Ok, this is enough for a first entry.
Here is something I wrote in hospital last year, a few days after my suicide attempt.
I’m trying to laugh. I’m watching my favourite comedians and clips of dancing babies and excellent dancing on YouTube. Then it pops into my head that I shouldn’t be doing this. That this is just another form of avoidance.
Should I be in the garden helping Christine weed? Who, by the way really does seem very zen and more therapisty than anyone here.
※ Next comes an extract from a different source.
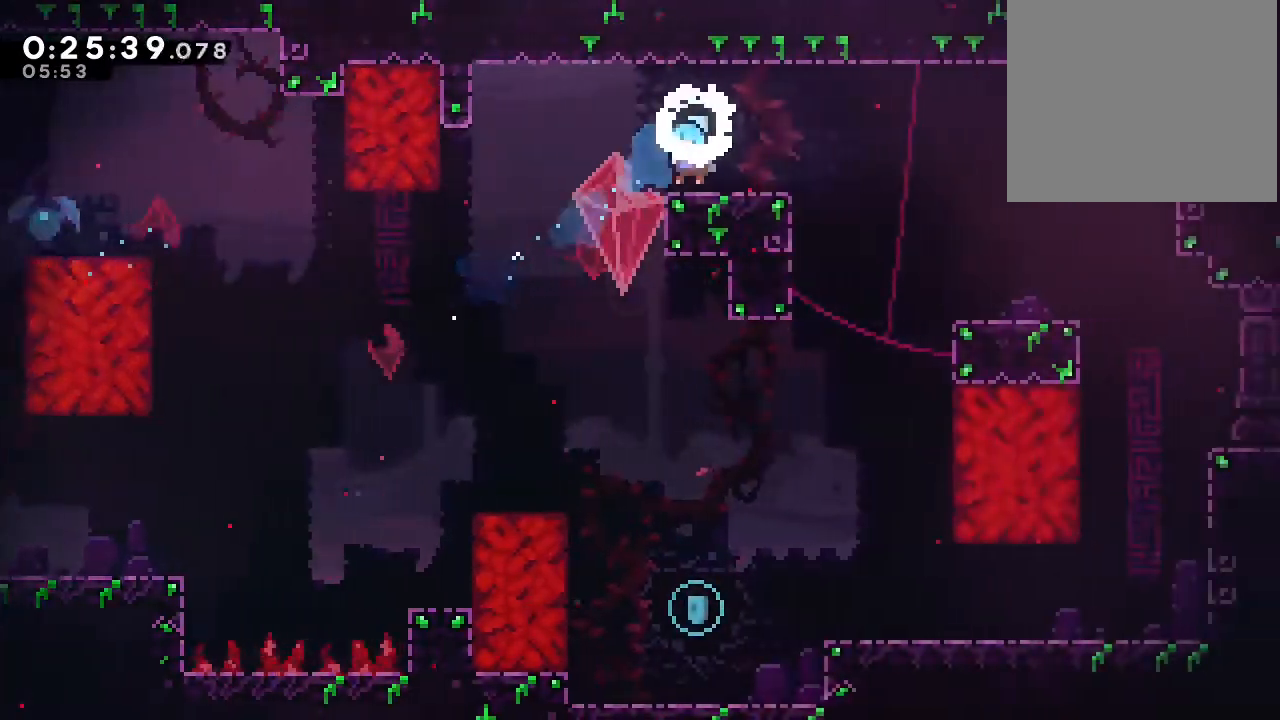
{"buttons": ["DPAD_DOWN", "DPAD_RIGHT"], "left_stick": "center", "right_stick": "center", "events": [[233, "DPAD_DOWN", "down"], [333, "DPAD_RIGHT", "down"]]}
Or I should really spend more time sitting with Eluned who does crosswords by literally looking at the complete ones at the back of her puzzle book and filling in the right answers at the front. She’s kind of old and SO Welsh I can’t really understand her even when she speaks English. She asked who I was yesterday and said I looked placid. I laughed because compared to some of the unmediated women who arrived the same time as me I am very placid. What she actually said was ‘pleasant’.
I am pleasant looking.
I really don’t look anything near pleasant when I look in the mirror right now. I have several cold sores. I attacked my hair before I attempted suicide and haven’t been able to brush it properly for 4 days. My eyes are swollen from long periods of sobbing.
I am truly bare faced.
And yet she looked at me and the first thing she sees is someone pleasant. So, I must be somewhere near an OK person, right?
Normally I would just say that I am a good actor, I can put on a good face and the show must go on and anyway, you can’t tell a good person just by looking at one but I was sat there as raw and broken as I’ve ever been in 4 decades and she thought me pleasant.
This morning she called me rude and shouted at me for using a hairdryer though, so I suppose she had a case of ‘Valium goggles’ on our first encounter.